**TASK ITEM**
Rewrite the material below from the line with "Azeites de Portugal: tratar diferente o" to the line with "廣告不再一滑就過，用簡訊廣播站幫你打廣告", replacing "ÚLTIMAS" with "RECENTES" and leaving everything else unchanged. Give only those lines, and leave out the pictures.

**DATASET RECORDS**
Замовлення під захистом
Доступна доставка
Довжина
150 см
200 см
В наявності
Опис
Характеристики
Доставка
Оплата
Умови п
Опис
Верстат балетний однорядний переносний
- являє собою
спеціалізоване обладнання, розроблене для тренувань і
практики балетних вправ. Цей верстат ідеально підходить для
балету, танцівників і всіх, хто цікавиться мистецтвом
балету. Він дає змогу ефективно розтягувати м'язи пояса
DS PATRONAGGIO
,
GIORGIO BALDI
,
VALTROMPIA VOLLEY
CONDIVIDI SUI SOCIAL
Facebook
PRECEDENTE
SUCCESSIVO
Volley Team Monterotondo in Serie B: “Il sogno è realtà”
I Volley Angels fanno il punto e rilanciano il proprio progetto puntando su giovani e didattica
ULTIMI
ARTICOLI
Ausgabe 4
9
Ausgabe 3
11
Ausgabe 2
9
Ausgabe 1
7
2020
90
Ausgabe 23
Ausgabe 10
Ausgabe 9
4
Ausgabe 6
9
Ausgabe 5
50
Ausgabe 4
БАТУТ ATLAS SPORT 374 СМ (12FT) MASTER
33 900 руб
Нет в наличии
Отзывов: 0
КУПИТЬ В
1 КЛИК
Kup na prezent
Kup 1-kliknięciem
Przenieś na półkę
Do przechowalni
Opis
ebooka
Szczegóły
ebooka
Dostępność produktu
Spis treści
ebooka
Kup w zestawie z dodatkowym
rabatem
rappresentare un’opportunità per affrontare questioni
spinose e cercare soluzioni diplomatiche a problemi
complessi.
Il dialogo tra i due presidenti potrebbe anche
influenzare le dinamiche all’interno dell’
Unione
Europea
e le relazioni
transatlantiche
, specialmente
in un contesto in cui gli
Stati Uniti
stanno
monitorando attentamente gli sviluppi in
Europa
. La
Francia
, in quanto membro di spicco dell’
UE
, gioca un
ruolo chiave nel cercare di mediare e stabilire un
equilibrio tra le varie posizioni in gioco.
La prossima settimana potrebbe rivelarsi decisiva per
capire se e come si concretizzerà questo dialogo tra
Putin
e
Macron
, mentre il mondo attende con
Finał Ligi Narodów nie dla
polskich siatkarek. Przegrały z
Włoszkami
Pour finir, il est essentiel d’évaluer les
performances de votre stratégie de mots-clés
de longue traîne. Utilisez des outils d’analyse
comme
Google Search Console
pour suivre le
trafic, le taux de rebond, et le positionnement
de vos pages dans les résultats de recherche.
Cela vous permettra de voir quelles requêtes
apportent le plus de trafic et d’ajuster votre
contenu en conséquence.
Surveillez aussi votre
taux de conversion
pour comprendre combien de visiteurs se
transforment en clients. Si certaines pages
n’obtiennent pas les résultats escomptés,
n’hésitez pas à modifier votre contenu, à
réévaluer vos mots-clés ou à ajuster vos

---

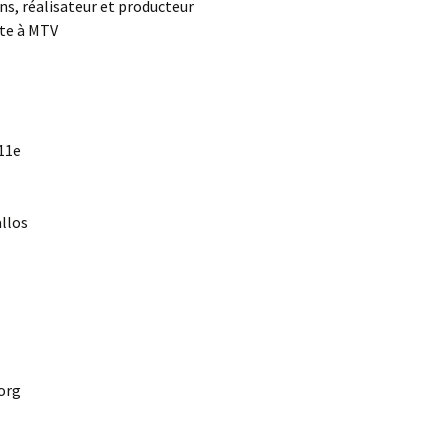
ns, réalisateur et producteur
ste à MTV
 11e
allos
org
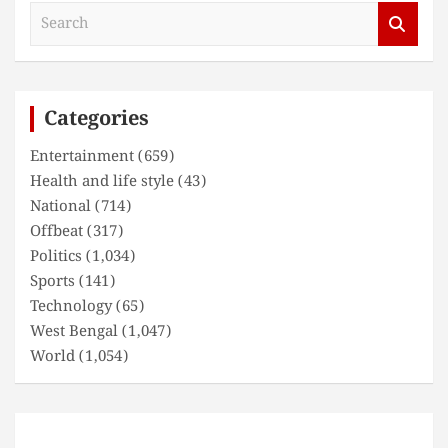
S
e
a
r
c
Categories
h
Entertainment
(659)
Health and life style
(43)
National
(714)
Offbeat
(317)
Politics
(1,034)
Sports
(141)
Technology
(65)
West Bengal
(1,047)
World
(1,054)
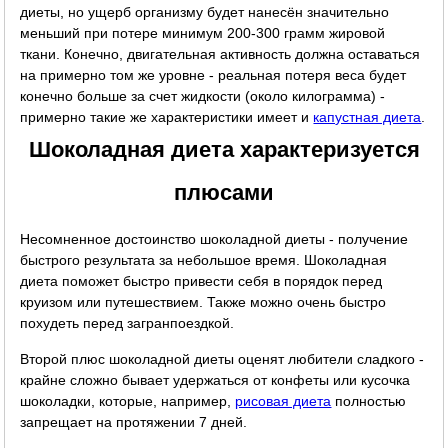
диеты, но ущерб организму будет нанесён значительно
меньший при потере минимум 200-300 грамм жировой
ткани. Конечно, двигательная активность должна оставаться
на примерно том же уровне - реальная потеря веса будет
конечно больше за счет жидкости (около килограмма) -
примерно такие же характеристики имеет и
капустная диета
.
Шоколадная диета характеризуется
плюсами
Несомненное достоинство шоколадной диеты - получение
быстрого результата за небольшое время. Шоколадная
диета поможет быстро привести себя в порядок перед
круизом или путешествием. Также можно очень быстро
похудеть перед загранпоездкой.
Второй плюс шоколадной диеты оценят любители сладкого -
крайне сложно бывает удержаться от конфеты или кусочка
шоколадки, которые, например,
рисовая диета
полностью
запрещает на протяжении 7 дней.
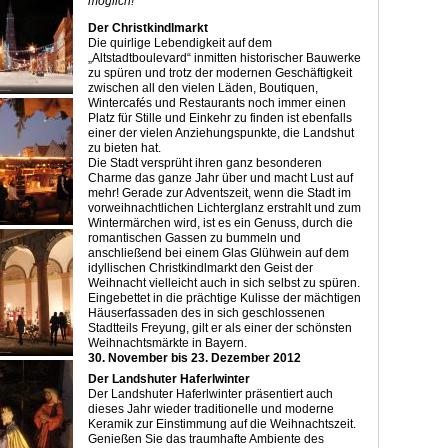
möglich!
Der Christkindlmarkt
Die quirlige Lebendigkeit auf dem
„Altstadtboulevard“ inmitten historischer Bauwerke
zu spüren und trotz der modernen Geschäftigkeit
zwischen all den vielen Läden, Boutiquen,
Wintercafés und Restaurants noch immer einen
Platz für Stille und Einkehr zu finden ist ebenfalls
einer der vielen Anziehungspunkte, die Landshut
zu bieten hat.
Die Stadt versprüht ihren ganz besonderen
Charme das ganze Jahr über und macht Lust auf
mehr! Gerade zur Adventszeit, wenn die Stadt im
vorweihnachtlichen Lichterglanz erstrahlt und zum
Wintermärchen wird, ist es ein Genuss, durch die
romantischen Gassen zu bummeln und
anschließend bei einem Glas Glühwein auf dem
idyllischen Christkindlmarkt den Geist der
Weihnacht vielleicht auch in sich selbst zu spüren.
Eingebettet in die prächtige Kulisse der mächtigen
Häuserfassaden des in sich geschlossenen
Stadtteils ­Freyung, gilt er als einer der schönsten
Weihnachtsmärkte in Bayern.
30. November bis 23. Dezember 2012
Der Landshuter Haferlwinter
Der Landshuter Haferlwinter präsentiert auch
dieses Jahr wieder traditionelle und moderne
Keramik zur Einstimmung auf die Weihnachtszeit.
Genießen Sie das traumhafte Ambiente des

==

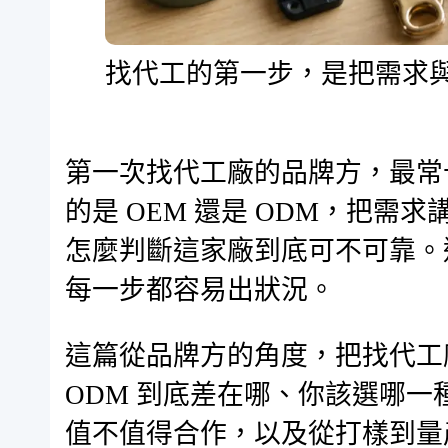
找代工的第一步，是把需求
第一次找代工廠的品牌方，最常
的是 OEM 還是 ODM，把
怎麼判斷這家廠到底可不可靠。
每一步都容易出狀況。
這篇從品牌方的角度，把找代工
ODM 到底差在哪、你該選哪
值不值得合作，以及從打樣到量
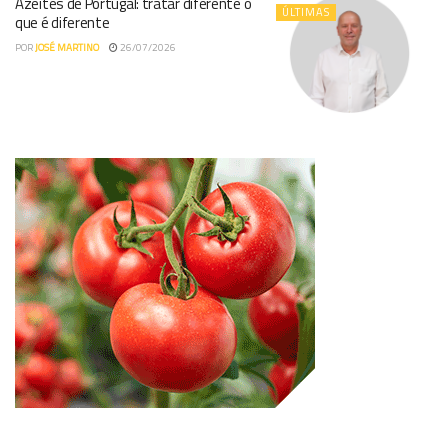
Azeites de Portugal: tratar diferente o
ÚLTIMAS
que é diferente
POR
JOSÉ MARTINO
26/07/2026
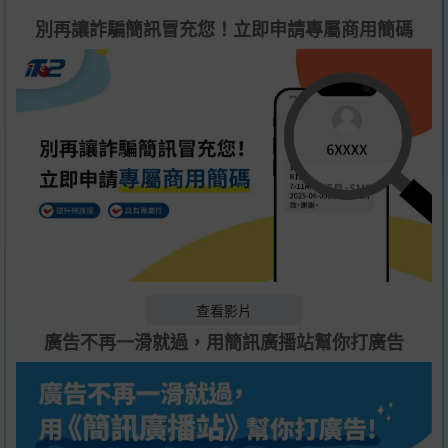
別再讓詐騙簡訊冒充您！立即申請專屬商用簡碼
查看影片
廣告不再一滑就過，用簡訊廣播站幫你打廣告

**OUTPUT BELOW**
Azeites de Portugal: tratar diferente o
RECENTES
que é diferente
POR
JOSÉ MARTINO
26/07/2026
別再讓詐騙簡訊冒充您！立即申請專屬商用簡碼
查看影片
廣告不再一滑就過，用簡訊廣播站幫你打廣告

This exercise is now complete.